IncidentScribe for banks & financial services

Financial-services engineering orgs run some of the strictest data-handling policies in the industry. Incident channels are full of exactly the things that can’t leave the perimeter: customer identifiers, transaction details, internal system names, third-party exposure. So when the cloud incident-management vendors shipped AI postmortem drafting, your security team said no — and they were right to.

The bind you’re in

Standing enterprise bans on pasting incident data into ChatGPT, Claude, or any cloud LLM haven’t softened — if anything, each public AI data-exposure incident hardens them further. That leaves your SREs writing postmortems by hand at 2 a.m., or not writing them at all. The postmortem debt compounds, and the regulators who expect documented incident reviews don’t accept “the AI tool wasn’t approved” as a reason.

How IncidentScribe fits

IncidentScribe drafts postmortems entirely on-device using Apple’s Foundation Models.
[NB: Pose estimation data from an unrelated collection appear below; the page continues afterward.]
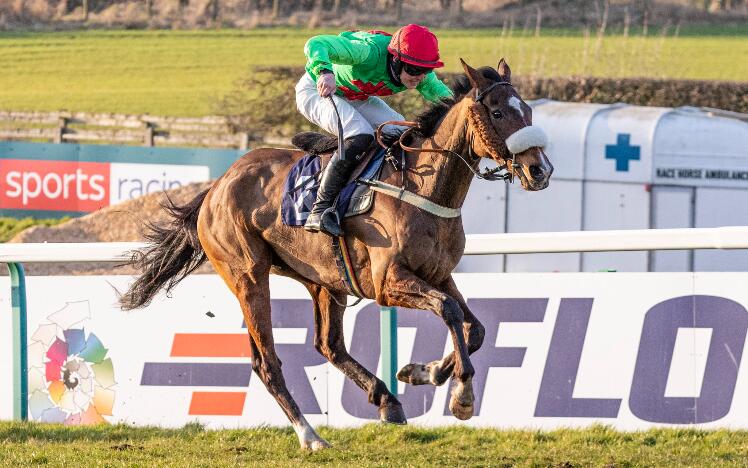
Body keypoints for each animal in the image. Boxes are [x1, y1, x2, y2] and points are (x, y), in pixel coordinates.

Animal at [120, 58, 552, 450]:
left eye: (529, 111)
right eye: (497, 112)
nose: (540, 170)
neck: (422, 189)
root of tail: (215, 187)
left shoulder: (438, 274)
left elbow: (473, 327)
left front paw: (421, 372)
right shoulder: (388, 282)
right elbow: (448, 311)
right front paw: (461, 396)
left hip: (325, 280)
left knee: (329, 345)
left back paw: (386, 399)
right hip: (247, 275)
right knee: (267, 362)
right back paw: (310, 435)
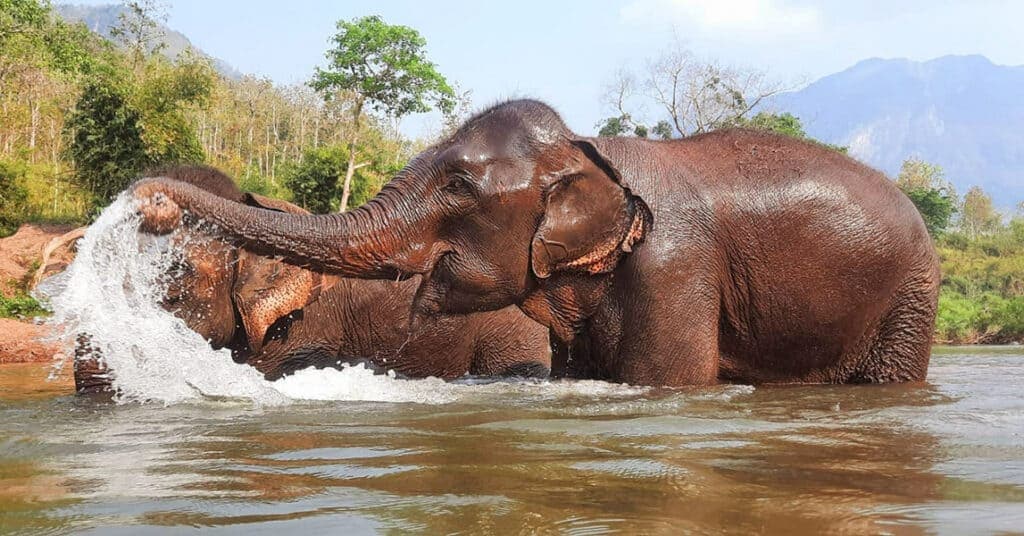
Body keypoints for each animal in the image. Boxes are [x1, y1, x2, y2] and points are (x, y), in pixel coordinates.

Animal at [132, 99, 940, 387]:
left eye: (460, 186)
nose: (150, 202)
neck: (586, 151)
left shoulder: (676, 264)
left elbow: (670, 381)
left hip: (911, 297)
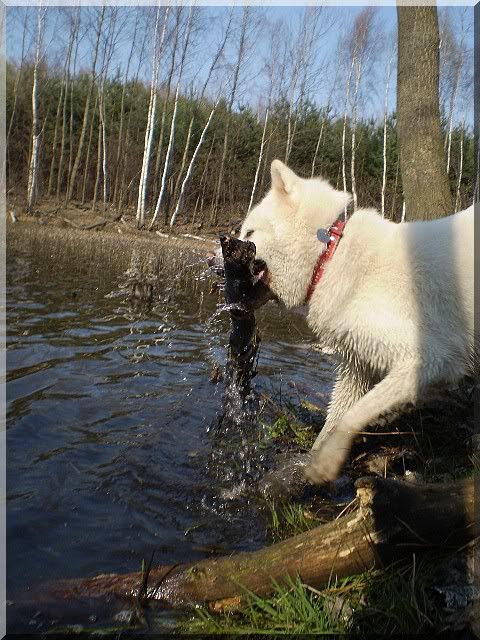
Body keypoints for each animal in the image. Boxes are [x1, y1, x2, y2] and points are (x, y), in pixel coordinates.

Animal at [237, 159, 475, 486]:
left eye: (249, 232)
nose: (213, 259)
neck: (329, 256)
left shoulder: (431, 358)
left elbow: (351, 417)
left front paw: (326, 463)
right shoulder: (357, 367)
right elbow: (334, 419)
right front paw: (310, 462)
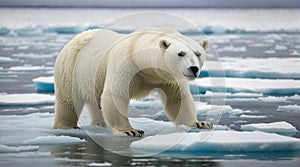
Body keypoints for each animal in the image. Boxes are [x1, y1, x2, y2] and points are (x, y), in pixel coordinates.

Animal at [54, 27, 213, 136]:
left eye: (198, 53)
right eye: (181, 53)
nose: (193, 68)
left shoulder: (168, 77)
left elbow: (178, 99)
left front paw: (200, 123)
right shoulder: (126, 64)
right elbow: (115, 94)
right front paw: (130, 131)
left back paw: (100, 124)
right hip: (71, 67)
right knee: (68, 99)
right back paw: (67, 126)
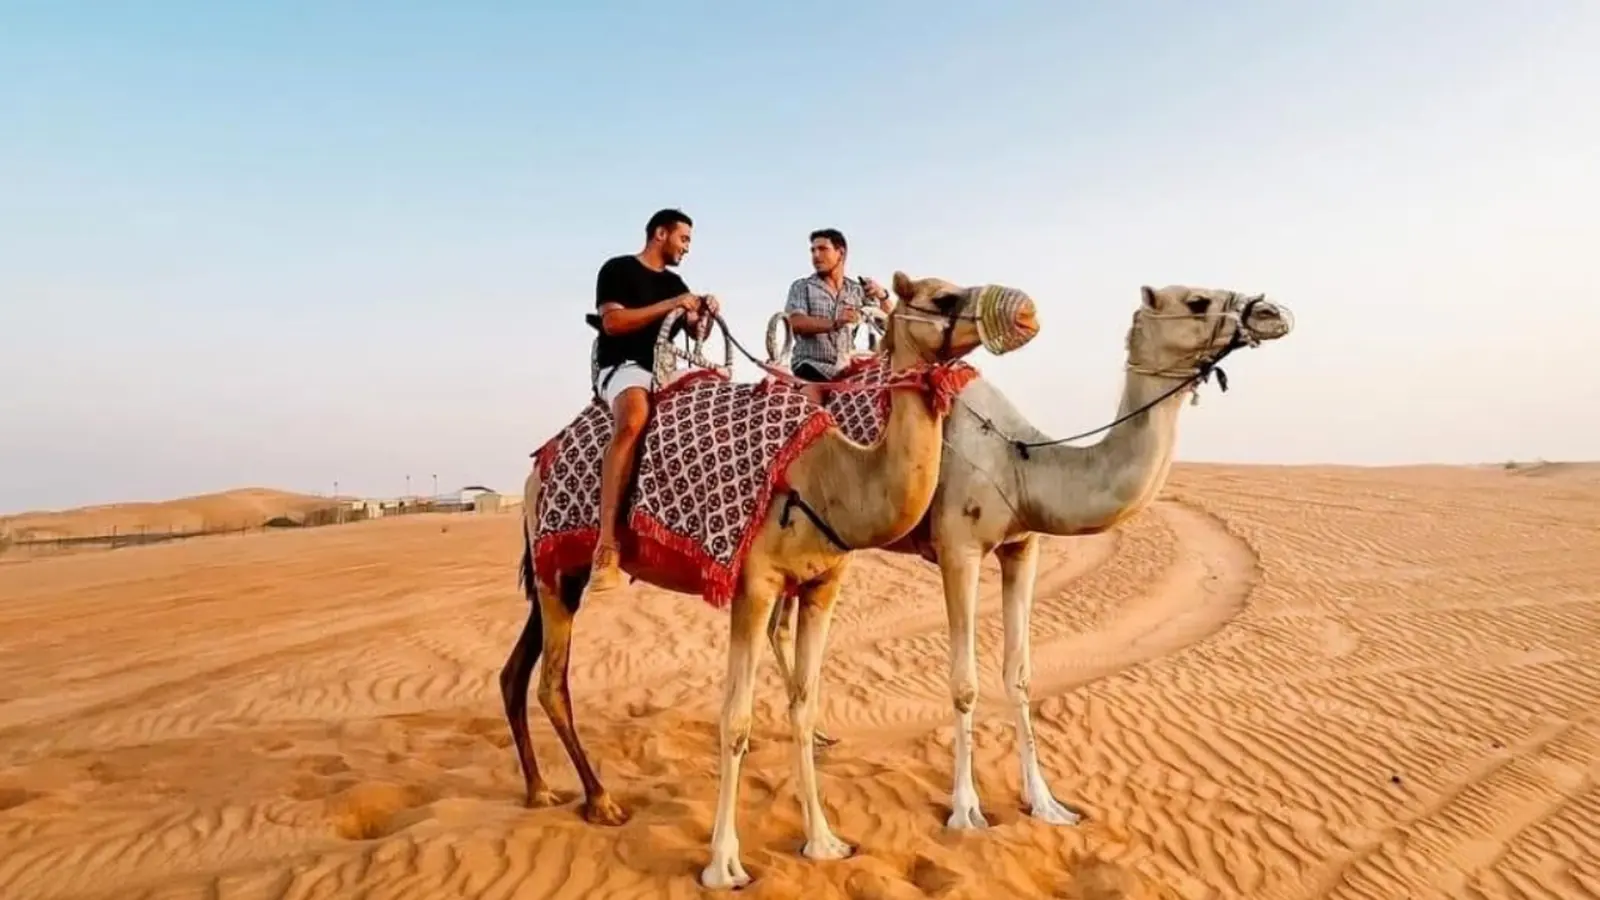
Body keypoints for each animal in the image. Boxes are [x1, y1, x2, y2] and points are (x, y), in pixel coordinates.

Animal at [503, 271, 1040, 890]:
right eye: (941, 298)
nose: (1026, 312)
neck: (827, 478)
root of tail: (535, 466)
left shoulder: (823, 585)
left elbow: (803, 709)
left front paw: (824, 841)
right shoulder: (753, 586)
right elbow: (735, 721)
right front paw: (723, 865)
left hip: (553, 572)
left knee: (519, 671)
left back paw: (540, 790)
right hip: (559, 562)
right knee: (552, 681)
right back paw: (601, 800)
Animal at [767, 284, 1295, 829]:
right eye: (1196, 301)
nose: (1273, 312)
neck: (1019, 461)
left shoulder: (1023, 547)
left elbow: (1019, 675)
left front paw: (1045, 802)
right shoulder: (959, 549)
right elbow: (965, 683)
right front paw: (965, 809)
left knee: (778, 627)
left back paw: (818, 733)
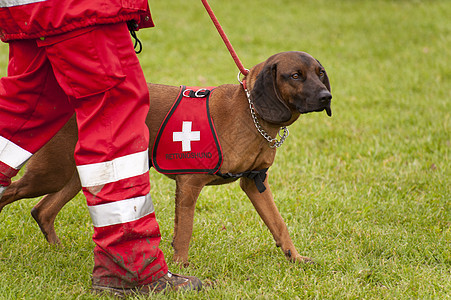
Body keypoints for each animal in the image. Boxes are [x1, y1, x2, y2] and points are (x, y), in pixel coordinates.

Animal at [0, 51, 332, 264]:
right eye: (295, 75)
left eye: (320, 74)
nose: (327, 97)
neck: (250, 112)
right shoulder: (189, 184)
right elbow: (184, 231)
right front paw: (181, 267)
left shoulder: (255, 183)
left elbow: (279, 224)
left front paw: (295, 257)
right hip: (49, 173)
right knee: (10, 193)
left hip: (80, 174)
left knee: (42, 211)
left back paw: (59, 252)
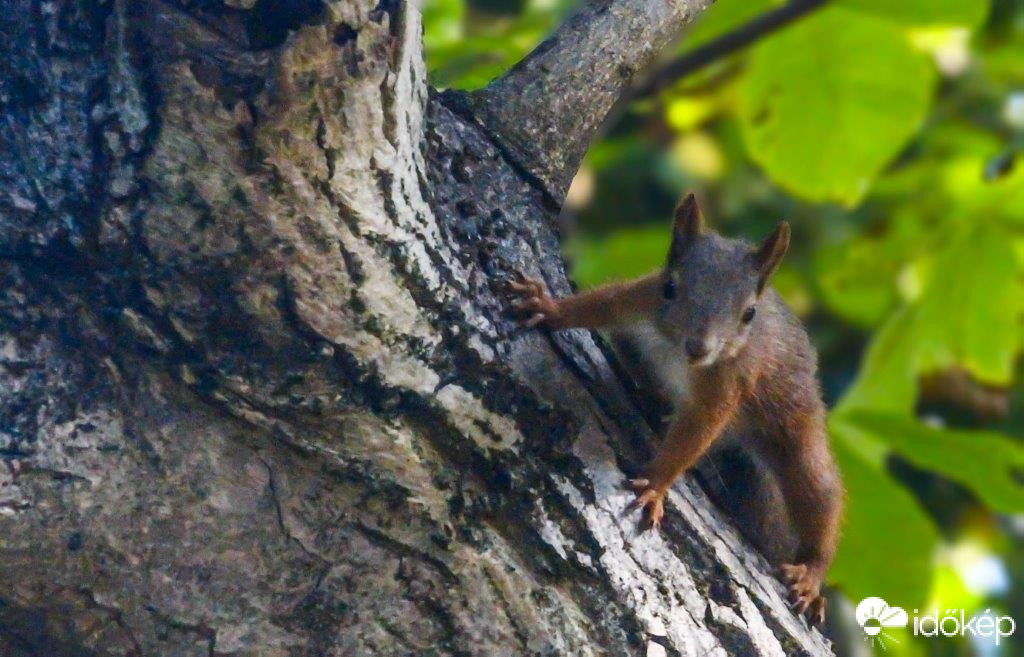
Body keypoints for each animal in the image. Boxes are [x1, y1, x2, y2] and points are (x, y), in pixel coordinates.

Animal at [507, 192, 843, 622]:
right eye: (670, 288)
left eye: (749, 313)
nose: (699, 348)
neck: (677, 354)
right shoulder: (638, 298)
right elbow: (599, 303)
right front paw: (548, 307)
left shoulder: (727, 381)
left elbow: (696, 432)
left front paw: (655, 484)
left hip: (795, 428)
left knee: (820, 495)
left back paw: (811, 575)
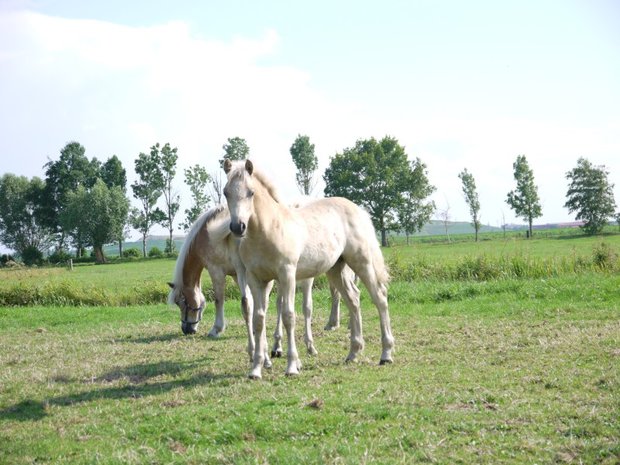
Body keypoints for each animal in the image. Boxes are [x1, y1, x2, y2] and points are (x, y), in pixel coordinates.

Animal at [167, 203, 344, 358]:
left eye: (181, 302)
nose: (186, 329)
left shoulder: (216, 269)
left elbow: (219, 300)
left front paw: (217, 329)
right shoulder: (239, 273)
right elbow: (252, 302)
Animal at [225, 159, 394, 376]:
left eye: (251, 192)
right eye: (226, 192)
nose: (238, 227)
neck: (268, 231)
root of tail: (358, 210)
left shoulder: (287, 274)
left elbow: (289, 316)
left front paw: (292, 366)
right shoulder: (256, 279)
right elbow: (258, 319)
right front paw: (256, 369)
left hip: (361, 261)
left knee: (379, 297)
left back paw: (386, 354)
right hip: (336, 269)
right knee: (353, 299)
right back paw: (353, 353)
Incident artefacts never leave the Mac — not to us, not to Apple, not to anyone. The macOS App Sandbox enforces that mechanically: outgoing network access is limited to StoreKit receipt validation, with no path for incident data to leak. It’s the rare AI tool that can clear a financial-services review precisely because there’s nothing to review on the data-egress side.

Auditable by construction

Every drafted claim is two clicks from the source log line via the citation chain. Fabricated participants and timestamps are dropped during validation before they reach the timeline. When an auditor or a regulator asks “how do you know this is what happened,” the answer is a verifiable link to the original artefact — not “the model said so.”

What it doesn’t add

No shared cloud workspace to get approved. No SSO integration, no admin console, no vendor data processing agreement to negotiate. IncidentScribe is a single-operator Mac app from the Mac App Store. The procurement surface is about as small as software gets.